Part of the Cure
Not the Disease
I wrote this up in a flurry to enter in a contest to win an expenses paid trip to the World Equestrian Games next year. I'm going no matter what (I already have my tickets for the Freestyle Dressage and Three Day Eventing, yay!) but if someone else was going to pay for my hotel and flight, well gee willikers!
They asked for a 150 word or less essay on your relationship with your horse, and I went back and forth first of all on who to write on. Ralphy and I have the most illustrious career, having competed at Nationals Together, and Jurnisa was positively heroic when she stepped in last minute as an older mare to be my State Championships horse when Starr was injured. Any of the mustangs or burros seemed like a great idea just because of how desperate I am to promote what wonderful animals they are.
But in the end, I couldn't help but go back to the horse who genuinely made me the person I am today. She was the one I rode every day, or would just go sleep on bareback in the sunshine. She's the one who gave me my "sea legs" and unshakable confidence in the saddle. She's the one who dumped me when we tried to carry an American flag, walked backwards in fear for the first two blocks of the Fountain Green Lamb Days Parade, and sat her chubby black ass on the ground when my younger cousin rode her, refusing to pony a novice even one more step. She's the one who used to dunk her head in the trough up to her ears, and chase my mom around the fairgrounds for Paydays, much to the amusement of all my horse friends. She's the one who HATED having her ears touched, loved having her tummy itched, and " made a man" out of more of our geldings than any of us care to remember. She's the one I have in the back of my head when I imagine going to Heaven- the very first thing I would want to see.

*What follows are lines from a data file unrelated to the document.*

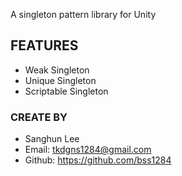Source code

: A singleton pattern library for Unity

## FEATURES 
- Weak Singleton 
- Unique Singleton
- Scriptable Singleton

### CREATE BY
- Sanghun Lee
- Email: tkdgns1284@gmail.com
- Github: https://github.com/bss1284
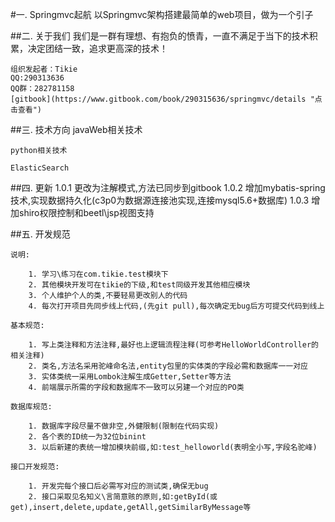 #一. Springmvc起航
    以Springmvc架构搭建最简单的web项目，做为一个引子
    
    
##二. 关于我们
    我们是一群有理想、有抱负的愤青，一直不满足于当下的技术积累，决定团结一致，追求更高深的技术！
    
    组织发起者：Tikie
    QQ:290313636
    QQ群：282781158
    [gitbook](https://www.gitbook.com/book/290315636/springmvc/details "点击查看")
    
    
    
##三. 技术方向
    javaWeb相关技术
    
    python相关技术
    
    ElasticSearch
    
##四. 更新
    1.0.1 更改为注解模式,方法已同步到gitbook
    1.0.2 增加mybatis-spring技术,实现数据持久化(c3p0为数据源连接池实现,连接mysql5.6+数据库)
    1.0.3 增加shiro权限控制和beetl\jsp视图支持
    
##五. 开发规范

    说明:
    
        1. 学习\练习在com.tikie.test模块下
        2. 其他模块开发可在tikie的下级,和test同级开发其他相应模块
        3. 个人维护个人的类,不要轻易更改别人的代码
        4. 每次打开项目先同步线上代码,(先git pull),每次确定无bug后方可提交代码到线上
        
    基本规范:
    
        1. 写上类注释和方法注释,最好也上逻辑流程注释(可参考HelloWorldController的相关注释)
        2. 类名,方法名采用驼峰命名法,entity包里的实体类的字段必需和数据库一一对应
        3. 实体类统一采用Lombok注解生成Getter,Setter等方法
        4. 前端展示所需的字段和数据库不一致可以另建一个对应的PO类
        
    数据库规范:
    
        1. 数据库字段尽量不做非空,外健限制(限制在代码实现)
        2. 各个表的ID统一为32位binint
        3. 以后新建的表统一增加模块前缀,如:test_helloworld(表明全小写,字段名驼峰)
        
    接口开发规范:
    
        1. 开发完每个接口后必需写对应的测试类,确保无bug
        2. 接口采取见名知义\言简意赅的原则,如:getById(或get),insert,delete,update,getAll,getSimilarByMessage等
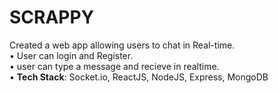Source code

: # SCRAPPY
Created a web app allowing users to chat in Real-time.</br>
• User can login and Register.</br>
• user can type a message and recieve in realtime.</br>
• **Tech Stack**: Socket.io, ReactJS, NodeJS, Express, MongoDB


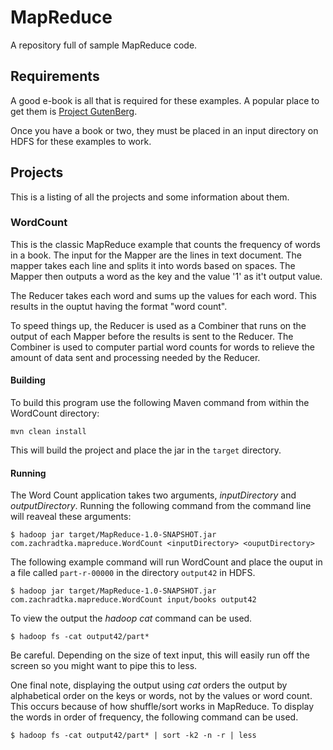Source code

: # MapReduce

A repository full of sample MapReduce code.

## Requirements

A good e-book is all that is required for these examples. A popular place to get them is [Project GutenBerg](http://www.gutenberg.org/ebooks/2701).

Once you have a book or two, they must be placed in an input directory on HDFS for these examples to work.

## Projects

This is a listing of all the projects and some information about them.

### WordCount

This is the classic MapReduce example that counts the frequency of words in a book. The input for the Mapper are the lines in text document. The mapper takes each line and splits it into words based on spaces. The Mapper then outputs a word as the key and the value '1' as it't output value.

The Reducer takes each word and sums up the values for each word. This results in the ouptut having the format "word    count".

To speed things up, the Reducer is used as a Combiner that runs on the output of each Mapper before the results is sent to the Reducer. The Combiner is used to computer partial word counts for words to relieve the amount of data sent and processing needed by the Reducer. 

#### Building

To build this program use the following Maven command from within the WordCount directory:

    mvn clean install

This will build the project and place the jar in the `target` directory.

#### Running

The Word Count application takes two arguments, _inputDirectory_ and _outputDirectory_. Running the following command from the command line will reaveal these arguments:

    $ hadoop jar target/MapReduce-1.0-SNAPSHOT.jar com.zachradtka.mapreduce.WordCount <inputDirectory> <ouputDirectory>

The following example command will run WordCount and place the ouput in a file called `part-r-00000` in the directory `output42` in HDFS.

    $ hadoop jar target/MapReduce-1.0-SNAPSHOT.jar com.zachradtka.mapreduce.WordCount input/books output42

To view the output the _hadoop cat_ command can be used.

    $ hadoop fs -cat output42/part*

Be careful. Depending on the size of text input, this will easily run off the screen so you might want to pipe this to less. 

One final note, displaying the output using _cat_ orders the output by alphabetical order on the keys or words, not by the values or word count. This occurs because of how shuffle/sort works in MapReduce. To display the words in order of frequency, the following command can be used.

    $ hadoop fs -cat output42/part* | sort -k2 -n -r | less
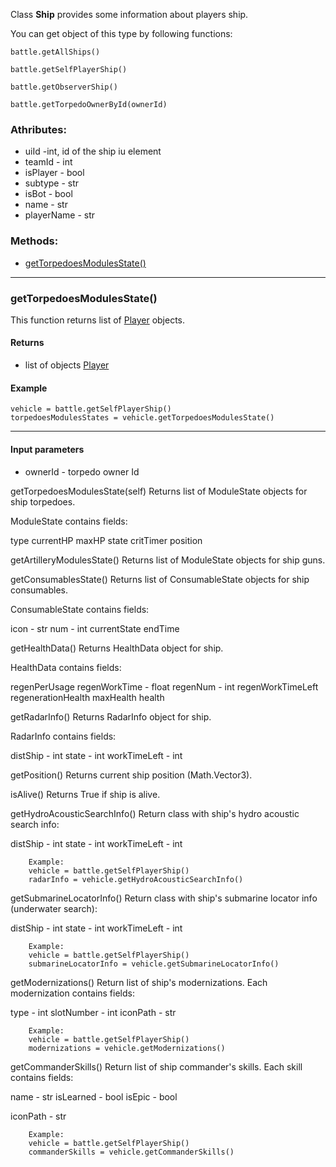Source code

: Class **Ship** provides some information about players ship.

You can get object of this type by following functions:

    battle.getAllShips()

    battle.getSelfPlayerShip()

    battle.getObserverShip()

    battle.getTorpedoOwnerById(ownerId)



### Athributes:

- uiId -int, id of the ship iu element
- teamId - int
- isPlayer - bool
- subtype - str
- isBot - bool
- name - str
- playerName - str

### Methods:

- [getTorpedoesModulesState()](#getTorpedoesModulesState)

---

### getTorpedoesModulesState()

This function returns list of [Player](./Classes/Player.md) objects.

#### Returns
- list of objects [Player](./Classes/Player.md)

#### Example

 	vehicle = battle.getSelfPlayerShip()
	torpedoesModulesStates = vehicle.getTorpedoesModulesState()

---


#### Input parameters
- ownerId - torpedo owner Id

getTorpedoesModulesState(self)
Returns list of ModuleState objects for ship torpedoes.

ModuleState contains fields:

type
currentHP
maxHP
state
critTimer
position

getArtilleryModulesState()
Returns list of ModuleState objects for ship guns.

getConsumablesState()
Returns list of ConsumableState objects for ship consumables.

ConsumableState contains fields:

icon - str
num - int
currentState
endTime

getHealthData()
Returns HealthData object for ship.

HealthData contains fields:

regenPerUsage
regenWorkTime - float
regenNum - int
regenWorkTimeLeft
regenerationHealth
maxHealth
health

getRadarInfo()
Returns RadarInfo object for ship.

RadarInfo contains fields:

distShip - int
state - int
workTimeLeft - int

getPosition()
Returns current ship position (Math.Vector3).

isAlive()
Returns True if ship is alive.

getHydroAcousticSearchInfo()
        Return class with ship's hydro acoustic search info:

distShip - int
state - int
workTimeLeft - int

        Example:
        vehicle = battle.getSelfPlayerShip()
        radarInfo = vehicle.getHydroAcousticSearchInfo()

getSubmarineLocatorInfo()
        Return class with ship's submarine locator info (underwater search):

distShip - int
state - int
workTimeLeft - int

        Example:
        vehicle = battle.getSelfPlayerShip()
        submarineLocatorInfo = vehicle.getSubmarineLocatorInfo()

getModernizations()
        Return list of ship's modernizations. Each modernization contains fields:

type - int
slotNumber - int
iconPath - str

        Example:
        vehicle = battle.getSelfPlayerShip()
        modernizations = vehicle.getModernizations()

getCommanderSkills()
       Return list of ship commander's skills. Each skill contains fields:

name - str
isLearned - bool
isEpic - bool

iconPath - str

        Example:
        vehicle = battle.getSelfPlayerShip()
        commanderSkills = vehicle.getCommanderSkills()


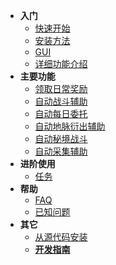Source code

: <!-- docs/_sidebar.md -->

- **入门**
  - [快速开始](/zh_CN/jijiking)
  - [安装方法](/zh_CN/install)
  - [GUI](/zh_CN/gui)
  - [详细功能介绍](/zh_CN/functions_detail)
- **主要功能**
  - [领取日常奖励](/zh_CN/claim_reward)
  - [自动战斗辅助](/zh_CN/combat_assi)
  - [自动每日委托](/zh_CN/commission_assi)
  - [自动地脉衍出辅助](/zh_CN/ley_line_ourcrop)
  - [自动秘境战斗](/zh_CN/domain_assi)
  - [自动采集辅助](/zh_CN/collector_assi)
- **进阶使用**
  - [任务](/zh_CN/mission)
- **帮助**
  - [FAQ](/zh_CN/FAQ)
  - [已知问题](/zh_CN/known_issues)
- **其它**
  - [从源代码安装](/zh_CN/git_install)
  - [**开发指南**](/zh_CN/dev/)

And, as I mention in the essay but don't have the chance to elaborate on, this silent animal who mostly slept and ate and obeyed, is my conscience. She is quiet soul who I go back to, that reminds me of me on the inside, and makes decisions in silence. It wasn't that her soul was entirely clean-in fact she had a lovely streak of wicked- but that her character was so enthralling, her expressions so earnest, and antics so hilarious, you just got sucked into the unconditional love-game, and after that there was nothing I wuoldn't do for the sake of a horse.
holy cow, I've already written a novel on my childhood horse, and haven't even pasted in the essay yet. If you're still reading, here it is:
"I often say of my childhood, “I had more chores than friends, but I was happy.” Growing up on a working horse ranch in rural
Every horse lover has that “first horse” story, but she was more than the first. She was my friend, my teacher, and remains my conscience. I have a few memories of winning ribbons and trophies with her at the local 4H meets, but none of them captures her in my mind like the memory of her falling asleep with her heavy black head in my arms late one night after a long horse show. It was a moment of perfected companionship, ritual, and trust.
I enjoyed every ride with Poco, but I enjoyed the friendship so much more."